@oohhhaaaaaaa
|
İLAHİ BAKIŞ
Sevgi ile Ömer okuldan çıkmış yan yana eve gidiyorlardı. Karaca o işteyken yalnız kalmasınlar diye komşuları Ayşe teyze ile anlaşmıştı. Ayşe teyze evde çocuklar gelmeye yakın yemekleri yapmaya başladı. Mustafa istediği gibi kara harp okulunda eğitimine devam ediyordu. Pınar'ın ise seneye üniversite sınavı vardı. Pınar boş odanın birinde soru çözmeye devam ederken kapı çaldı. Ayşe teyze kapıyı açınca Sevgi ve Ömer içeri girdi.
- Hoş geldiniz çocuklar. Hadi üstünüzü değiştirin, elinizi yüzünüzü yıkayın gelin. Bende sofrayı hazırlıyım.
Ayşe teyze masayı hazırlarken Ahmet ve Kemal işten daha yeni çıkıyorlardı. Herzaman ki gibi durakta buluşup eve birlikte gittiler. Ayşe teyze masa hazır olunca evdekileri çağırdı. Bu sırada Ahmet ve Kemal de geldi. Ayşe teyze yemeği doldururken kapı çaldı. Sevgi yerinden kalkıp koşarak kapıya gitti. Kapıyı açtığında karşısında bir adam gördü. İstemsiz içini bir korku sardı.
- Ayşe teyze. diye bağırdı.
Yaşlı kadın Sevgi'nin yanına gitti. Kapıda gördüğü askerlere baktı. Diğer çocuklarda kalkıp kapıya bakmaya gitti. Kapıda duran asker kadına bakarak konuştu.

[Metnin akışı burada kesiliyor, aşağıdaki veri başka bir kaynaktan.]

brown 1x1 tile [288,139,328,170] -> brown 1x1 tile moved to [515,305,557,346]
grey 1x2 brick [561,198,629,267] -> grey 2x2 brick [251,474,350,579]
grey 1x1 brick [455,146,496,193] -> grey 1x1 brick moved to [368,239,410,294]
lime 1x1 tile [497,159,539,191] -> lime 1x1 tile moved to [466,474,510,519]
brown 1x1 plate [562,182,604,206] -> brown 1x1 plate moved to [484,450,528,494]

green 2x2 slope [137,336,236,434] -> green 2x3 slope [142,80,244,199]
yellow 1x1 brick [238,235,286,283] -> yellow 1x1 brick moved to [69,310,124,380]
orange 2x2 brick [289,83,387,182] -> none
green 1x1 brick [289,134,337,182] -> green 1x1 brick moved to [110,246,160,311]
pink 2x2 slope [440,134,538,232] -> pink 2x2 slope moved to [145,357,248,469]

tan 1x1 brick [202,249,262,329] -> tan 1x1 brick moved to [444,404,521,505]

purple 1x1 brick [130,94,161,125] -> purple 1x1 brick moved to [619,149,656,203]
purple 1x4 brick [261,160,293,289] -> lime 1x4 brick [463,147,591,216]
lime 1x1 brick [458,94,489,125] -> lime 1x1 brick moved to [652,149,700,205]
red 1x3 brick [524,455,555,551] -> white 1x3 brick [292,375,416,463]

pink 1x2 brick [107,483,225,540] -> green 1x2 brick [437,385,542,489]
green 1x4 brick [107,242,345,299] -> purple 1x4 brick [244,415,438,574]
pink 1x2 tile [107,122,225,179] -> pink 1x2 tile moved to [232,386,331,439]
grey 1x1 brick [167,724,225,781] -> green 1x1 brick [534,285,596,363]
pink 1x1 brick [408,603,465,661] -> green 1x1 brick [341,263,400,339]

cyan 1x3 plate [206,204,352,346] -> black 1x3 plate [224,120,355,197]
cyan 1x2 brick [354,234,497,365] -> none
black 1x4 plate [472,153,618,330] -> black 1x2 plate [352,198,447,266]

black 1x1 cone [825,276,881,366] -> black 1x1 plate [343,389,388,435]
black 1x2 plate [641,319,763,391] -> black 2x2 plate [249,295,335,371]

- Hanımefendi Üsteğmen Karaca Öztürk çıktığı görevde şehit düştü başınız sağ olsun.
O an hepsinin yüreğine bir acı düştü. Kimi yere oturup ağlamaya başladı kimi öylece duvara bakıp bu anların gerçek olmamasını diledi. Yaşlı kadın tek bir şey söyledi.
- Vatan sağolsun
Ayşe teyze tansiyonu düştüğü için sağlık ekipleriyle içeri odaya geçti. Askerler çocukları kaldırıp salona geçti. Daha yarım saat önce neşeyle sohbet eden çocuklar şimdi sadece ağlıyorlardı. Evde herkes yıkılmış vaziyetteyken Mustafa yemekhanede arkadaşları ile oturuyordu. İçinde bir sıkıntı vardı. Çok takmamaya çalışıp arkadaşlarını dinledi. O sırada yanına bir asker gelip komutanın onu çağırdığını söyledi. Mustafa içinde büyüyen sıkıntı ile komutanının yanına geldi.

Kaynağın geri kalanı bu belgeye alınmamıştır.